_PROBLEM DETAILS:_ Can you copy out the rows below character for character, starting with the very first one and stopping after the line that contains "dist [-0.005478, -0.000739]"?

_RECORDS PROVIDED:_
————————

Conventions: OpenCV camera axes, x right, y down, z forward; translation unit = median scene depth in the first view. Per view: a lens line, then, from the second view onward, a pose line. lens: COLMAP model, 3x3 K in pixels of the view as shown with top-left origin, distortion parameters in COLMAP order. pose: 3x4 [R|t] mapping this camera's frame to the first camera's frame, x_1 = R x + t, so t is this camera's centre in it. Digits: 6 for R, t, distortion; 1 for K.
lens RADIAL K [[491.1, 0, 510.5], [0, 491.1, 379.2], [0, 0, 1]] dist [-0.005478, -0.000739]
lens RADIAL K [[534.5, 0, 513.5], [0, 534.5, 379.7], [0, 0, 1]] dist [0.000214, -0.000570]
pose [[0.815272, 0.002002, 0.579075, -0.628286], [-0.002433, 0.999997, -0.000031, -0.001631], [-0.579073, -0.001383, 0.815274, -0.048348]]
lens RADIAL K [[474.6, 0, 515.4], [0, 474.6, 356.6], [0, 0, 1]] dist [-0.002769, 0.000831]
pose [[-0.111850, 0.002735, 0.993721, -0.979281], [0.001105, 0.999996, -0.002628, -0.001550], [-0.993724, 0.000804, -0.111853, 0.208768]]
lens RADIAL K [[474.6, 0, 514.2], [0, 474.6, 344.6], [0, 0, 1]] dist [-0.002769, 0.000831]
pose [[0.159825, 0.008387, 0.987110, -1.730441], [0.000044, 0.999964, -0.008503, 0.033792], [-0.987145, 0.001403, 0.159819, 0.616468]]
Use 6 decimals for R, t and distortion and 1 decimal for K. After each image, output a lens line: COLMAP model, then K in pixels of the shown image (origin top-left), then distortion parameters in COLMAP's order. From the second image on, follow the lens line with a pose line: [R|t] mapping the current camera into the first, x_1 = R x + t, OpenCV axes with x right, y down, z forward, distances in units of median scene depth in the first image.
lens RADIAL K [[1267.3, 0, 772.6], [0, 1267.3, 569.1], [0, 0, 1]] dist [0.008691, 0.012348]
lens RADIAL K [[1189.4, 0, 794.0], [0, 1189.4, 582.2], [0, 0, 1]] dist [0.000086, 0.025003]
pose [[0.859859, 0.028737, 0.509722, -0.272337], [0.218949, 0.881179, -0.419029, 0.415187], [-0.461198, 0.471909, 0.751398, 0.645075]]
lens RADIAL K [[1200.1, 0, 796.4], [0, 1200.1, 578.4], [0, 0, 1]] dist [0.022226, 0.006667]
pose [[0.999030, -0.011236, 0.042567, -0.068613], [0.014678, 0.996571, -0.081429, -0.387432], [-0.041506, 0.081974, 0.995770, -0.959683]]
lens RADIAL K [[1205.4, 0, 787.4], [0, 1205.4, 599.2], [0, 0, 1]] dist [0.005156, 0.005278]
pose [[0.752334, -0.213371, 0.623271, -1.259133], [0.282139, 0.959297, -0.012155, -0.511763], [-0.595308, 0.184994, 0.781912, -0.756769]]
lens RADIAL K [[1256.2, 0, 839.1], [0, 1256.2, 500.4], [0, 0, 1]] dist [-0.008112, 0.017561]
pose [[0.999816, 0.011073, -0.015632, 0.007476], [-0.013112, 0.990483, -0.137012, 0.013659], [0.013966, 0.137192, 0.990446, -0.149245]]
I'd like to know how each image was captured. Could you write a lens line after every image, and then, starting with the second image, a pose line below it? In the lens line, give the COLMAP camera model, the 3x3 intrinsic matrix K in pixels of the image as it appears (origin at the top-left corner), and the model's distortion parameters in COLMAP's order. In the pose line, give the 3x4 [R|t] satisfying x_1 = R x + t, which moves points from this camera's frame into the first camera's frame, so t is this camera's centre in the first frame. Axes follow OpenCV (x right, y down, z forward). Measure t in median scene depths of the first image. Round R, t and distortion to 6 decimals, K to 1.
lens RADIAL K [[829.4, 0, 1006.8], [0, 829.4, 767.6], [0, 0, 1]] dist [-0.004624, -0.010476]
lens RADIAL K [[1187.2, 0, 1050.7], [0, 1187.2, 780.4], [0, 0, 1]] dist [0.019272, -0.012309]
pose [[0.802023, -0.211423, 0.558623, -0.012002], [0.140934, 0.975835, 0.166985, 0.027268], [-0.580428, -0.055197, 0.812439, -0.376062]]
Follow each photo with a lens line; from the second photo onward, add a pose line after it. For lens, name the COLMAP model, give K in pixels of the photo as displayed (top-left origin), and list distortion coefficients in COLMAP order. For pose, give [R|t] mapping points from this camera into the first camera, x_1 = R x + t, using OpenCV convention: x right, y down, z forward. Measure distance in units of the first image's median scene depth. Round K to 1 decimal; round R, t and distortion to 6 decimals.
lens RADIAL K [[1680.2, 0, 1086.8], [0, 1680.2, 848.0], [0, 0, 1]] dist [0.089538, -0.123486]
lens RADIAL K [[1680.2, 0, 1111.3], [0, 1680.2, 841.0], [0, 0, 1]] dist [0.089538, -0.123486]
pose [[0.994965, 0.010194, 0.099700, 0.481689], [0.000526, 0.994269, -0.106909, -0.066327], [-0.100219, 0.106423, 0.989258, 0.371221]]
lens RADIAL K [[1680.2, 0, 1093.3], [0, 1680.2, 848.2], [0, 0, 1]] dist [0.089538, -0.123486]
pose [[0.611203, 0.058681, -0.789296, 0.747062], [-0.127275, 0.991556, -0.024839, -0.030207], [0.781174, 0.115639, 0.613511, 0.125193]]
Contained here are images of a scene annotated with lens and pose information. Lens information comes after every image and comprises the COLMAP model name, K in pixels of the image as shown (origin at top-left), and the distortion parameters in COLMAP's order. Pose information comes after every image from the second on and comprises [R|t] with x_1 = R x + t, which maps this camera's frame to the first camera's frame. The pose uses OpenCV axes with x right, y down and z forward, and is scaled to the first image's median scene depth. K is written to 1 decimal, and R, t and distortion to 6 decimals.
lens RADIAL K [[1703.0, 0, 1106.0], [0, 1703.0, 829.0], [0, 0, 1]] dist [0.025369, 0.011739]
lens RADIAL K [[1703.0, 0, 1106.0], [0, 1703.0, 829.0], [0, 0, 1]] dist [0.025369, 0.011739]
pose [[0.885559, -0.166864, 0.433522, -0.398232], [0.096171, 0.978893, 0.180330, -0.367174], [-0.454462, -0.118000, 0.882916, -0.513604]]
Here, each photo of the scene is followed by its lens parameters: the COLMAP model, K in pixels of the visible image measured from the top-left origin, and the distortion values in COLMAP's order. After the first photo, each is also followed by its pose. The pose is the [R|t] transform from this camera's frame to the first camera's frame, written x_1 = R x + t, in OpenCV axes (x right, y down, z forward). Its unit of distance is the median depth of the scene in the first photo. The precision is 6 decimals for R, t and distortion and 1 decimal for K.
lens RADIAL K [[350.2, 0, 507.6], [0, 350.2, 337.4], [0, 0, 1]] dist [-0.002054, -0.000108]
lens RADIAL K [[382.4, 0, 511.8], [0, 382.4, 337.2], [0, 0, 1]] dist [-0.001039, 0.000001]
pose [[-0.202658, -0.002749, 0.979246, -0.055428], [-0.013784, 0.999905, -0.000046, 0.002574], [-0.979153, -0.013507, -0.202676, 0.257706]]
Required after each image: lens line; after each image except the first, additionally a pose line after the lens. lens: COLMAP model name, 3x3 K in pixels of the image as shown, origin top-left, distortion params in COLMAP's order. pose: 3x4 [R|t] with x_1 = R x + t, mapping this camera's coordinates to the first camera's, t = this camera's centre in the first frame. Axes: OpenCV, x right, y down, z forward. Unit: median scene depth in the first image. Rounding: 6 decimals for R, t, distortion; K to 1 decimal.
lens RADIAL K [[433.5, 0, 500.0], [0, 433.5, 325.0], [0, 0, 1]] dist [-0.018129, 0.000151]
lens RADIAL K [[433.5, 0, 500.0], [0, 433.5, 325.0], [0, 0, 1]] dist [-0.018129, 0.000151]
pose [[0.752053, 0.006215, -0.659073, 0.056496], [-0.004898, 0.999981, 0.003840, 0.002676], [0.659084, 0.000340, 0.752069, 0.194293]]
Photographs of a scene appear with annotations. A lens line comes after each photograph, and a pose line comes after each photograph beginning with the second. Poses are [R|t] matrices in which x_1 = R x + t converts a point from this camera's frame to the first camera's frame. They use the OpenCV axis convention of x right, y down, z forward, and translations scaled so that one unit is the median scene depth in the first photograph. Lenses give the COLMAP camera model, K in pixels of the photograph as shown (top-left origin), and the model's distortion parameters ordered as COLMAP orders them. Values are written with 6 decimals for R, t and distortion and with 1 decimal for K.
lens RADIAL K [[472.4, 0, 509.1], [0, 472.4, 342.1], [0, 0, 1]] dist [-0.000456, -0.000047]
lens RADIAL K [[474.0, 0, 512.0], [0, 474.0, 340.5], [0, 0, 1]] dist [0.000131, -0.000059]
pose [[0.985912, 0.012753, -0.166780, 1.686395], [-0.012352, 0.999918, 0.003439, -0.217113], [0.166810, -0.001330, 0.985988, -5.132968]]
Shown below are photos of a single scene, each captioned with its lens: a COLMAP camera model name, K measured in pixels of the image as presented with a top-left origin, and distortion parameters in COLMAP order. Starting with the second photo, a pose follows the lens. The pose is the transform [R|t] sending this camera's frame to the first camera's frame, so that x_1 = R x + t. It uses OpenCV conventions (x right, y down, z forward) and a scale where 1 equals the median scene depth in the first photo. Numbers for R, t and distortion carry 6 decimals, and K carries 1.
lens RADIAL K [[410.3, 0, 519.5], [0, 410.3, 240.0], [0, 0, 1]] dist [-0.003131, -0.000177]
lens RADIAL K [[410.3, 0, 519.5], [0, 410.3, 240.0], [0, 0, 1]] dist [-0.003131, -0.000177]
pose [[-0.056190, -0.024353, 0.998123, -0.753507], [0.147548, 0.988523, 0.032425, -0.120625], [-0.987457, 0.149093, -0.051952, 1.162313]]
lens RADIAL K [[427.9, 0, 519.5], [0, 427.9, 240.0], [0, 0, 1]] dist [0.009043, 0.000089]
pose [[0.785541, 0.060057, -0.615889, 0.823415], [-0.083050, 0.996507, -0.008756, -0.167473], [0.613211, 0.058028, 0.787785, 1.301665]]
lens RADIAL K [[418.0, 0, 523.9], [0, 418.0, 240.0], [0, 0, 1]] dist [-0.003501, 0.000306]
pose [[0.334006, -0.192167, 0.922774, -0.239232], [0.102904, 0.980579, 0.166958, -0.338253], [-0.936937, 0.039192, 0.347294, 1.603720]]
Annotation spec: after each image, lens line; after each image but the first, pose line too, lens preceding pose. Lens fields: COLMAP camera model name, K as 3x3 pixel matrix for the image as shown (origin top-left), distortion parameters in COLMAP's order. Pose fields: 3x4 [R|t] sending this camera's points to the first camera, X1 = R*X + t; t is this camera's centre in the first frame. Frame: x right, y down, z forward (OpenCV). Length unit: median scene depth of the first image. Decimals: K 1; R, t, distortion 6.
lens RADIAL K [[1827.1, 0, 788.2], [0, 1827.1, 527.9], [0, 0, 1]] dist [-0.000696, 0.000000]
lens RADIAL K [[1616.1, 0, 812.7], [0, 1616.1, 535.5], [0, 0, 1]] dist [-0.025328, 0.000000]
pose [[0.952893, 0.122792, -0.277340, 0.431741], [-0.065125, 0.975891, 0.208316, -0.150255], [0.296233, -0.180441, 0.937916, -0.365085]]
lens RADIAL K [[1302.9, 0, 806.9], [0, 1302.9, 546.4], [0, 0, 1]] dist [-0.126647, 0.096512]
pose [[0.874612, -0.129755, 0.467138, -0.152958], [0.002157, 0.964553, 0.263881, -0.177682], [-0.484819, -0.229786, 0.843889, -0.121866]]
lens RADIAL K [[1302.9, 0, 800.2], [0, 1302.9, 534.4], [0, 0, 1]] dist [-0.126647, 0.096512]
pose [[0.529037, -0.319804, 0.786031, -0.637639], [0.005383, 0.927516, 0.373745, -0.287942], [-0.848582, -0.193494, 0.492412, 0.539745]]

————————

_RESPONSE FOR THIS EXERCISE:_
Conventions: OpenCV camera axes, x right, y down, z forward; translation unit = median scene depth in the first view. Per view: a lens line, then, from the second view onward, a pose line. lens: COLMAP model, 3x3 K in pixels of the view as shown with top-left origin, distortion parameters in COLMAP order. pose: 3x4 [R|t] mapping this camera's frame to the first camera's frame, x_1 = R x + t, so t is this camera's centre in it. Digits: 6 for R, t, distortion; 1 for K.
lens RADIAL K [[491.1, 0, 510.5], [0, 491.1, 379.2], [0, 0, 1]] dist [-0.005478, -0.000739]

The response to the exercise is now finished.